Copy the section of the botulinum toxin passage that runs from "In a retrospective" to "improving cystometric capacity.", changing "augmentation cystoplasty" to "bladder augmentation" wherever it appears.

* DOCUMENT PASSAGE *
━━━━━━━━

Two RCTs demonstrated that onaBTX injected into the detrusor in either 200U or 300U produce similar improvements in CBC, PVR, Qmax (Chen et al 2014) and quality of life (QoL) was reported as equivocal for both doses by Chen et al (2014) and improved over the placebo group as reported by Schurch et al. 2007. Additional pre-post studies of individuals refractory to antimuscarinic agents for the treatment of NDO reported onaBTX related improvement in both clinical efficacy (Chen & Kuo 2015) and QoL for more than eight months (Al Taweel et al 2015, n=103).  This latter study also reported a reduction or discontinuation in oral anticholigergic use as a result of onaBTX administration. OnaBTX was also effective in individuals refractory to intravesical oxybutynin administration. (Alvares et al, 2014). Additional pre-post studies (Yang et al 2015; Ge et al 2015) and case series (Gutierrez-Martin et al 2015) add to the body of evidence for improved bladder function following onaBTX administration; even in the event of a first failed injection (Peyronnet et al 2016).

In a retrospective study by Anquetil et al. 2016 comparing intradetrusor botulinum toxin to augmentation cystoplasty, botulinum toxin resulted in fewer complications and improved quality of life; however, augmentation cystoplasty was slightly better for decreasing incontinence and improving cystometric capacity.

Two important RCTs (Cruz et al. 2011; Ginsberg et al. 2012) served as the basis for the regulatory approval of BTX-A in Canada, the US, and Europe; however, the study populations included individuals with both SCI and multiple sclerosis. While these studies did not meet SCIRE inclusion criteria, it was nevertheless important to note these two RCTs as they have been pivotal in influencing the use of this treatment both in clinical practice and research. Ginsberg et al. (2013) reported the SCI subanalysis of these studies (Cruz et al. 2011; Ginsberg et al. 2012); which form the largest analysis of double-blind placebo-controlled trials for NDO in SCI. Results confirmed a dramatic improvement in continence and quality of life following the administration of onabotulinum toxin.

━━━━━━━━

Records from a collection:
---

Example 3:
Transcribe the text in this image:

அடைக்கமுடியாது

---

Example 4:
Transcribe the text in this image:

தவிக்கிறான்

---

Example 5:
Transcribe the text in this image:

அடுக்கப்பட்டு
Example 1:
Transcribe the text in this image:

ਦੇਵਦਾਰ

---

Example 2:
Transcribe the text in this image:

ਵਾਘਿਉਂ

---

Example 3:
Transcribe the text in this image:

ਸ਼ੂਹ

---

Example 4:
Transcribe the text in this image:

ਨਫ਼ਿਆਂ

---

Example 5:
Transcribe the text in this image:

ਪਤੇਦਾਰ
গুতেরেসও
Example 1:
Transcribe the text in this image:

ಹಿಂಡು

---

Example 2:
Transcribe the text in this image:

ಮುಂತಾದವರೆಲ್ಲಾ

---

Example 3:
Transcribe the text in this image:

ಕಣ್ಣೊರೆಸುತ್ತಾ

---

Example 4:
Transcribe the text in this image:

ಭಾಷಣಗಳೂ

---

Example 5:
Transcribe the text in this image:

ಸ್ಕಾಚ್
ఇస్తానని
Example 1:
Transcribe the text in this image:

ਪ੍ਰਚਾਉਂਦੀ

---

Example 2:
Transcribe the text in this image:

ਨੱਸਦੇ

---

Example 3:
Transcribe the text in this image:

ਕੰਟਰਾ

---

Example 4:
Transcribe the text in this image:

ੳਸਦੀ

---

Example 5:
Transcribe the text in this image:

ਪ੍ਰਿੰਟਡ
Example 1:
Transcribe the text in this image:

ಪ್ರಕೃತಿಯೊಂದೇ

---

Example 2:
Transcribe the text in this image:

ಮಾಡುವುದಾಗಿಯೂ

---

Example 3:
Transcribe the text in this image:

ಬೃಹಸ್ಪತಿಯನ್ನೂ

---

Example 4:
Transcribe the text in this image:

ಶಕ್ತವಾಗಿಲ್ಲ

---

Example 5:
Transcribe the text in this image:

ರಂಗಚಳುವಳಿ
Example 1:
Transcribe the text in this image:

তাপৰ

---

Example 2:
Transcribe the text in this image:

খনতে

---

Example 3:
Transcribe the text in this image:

━━━━━━━━

* RESPONSE TO THE TASK *
In a retrospective study by Anquetil et al. 2016 comparing intradetrusor botulinum toxin to bladder augmentation, botulinum toxin resulted in fewer complications and improved quality of life; however, bladder augmentation was slightly better for decreasing incontinence and improving cystometric capacity.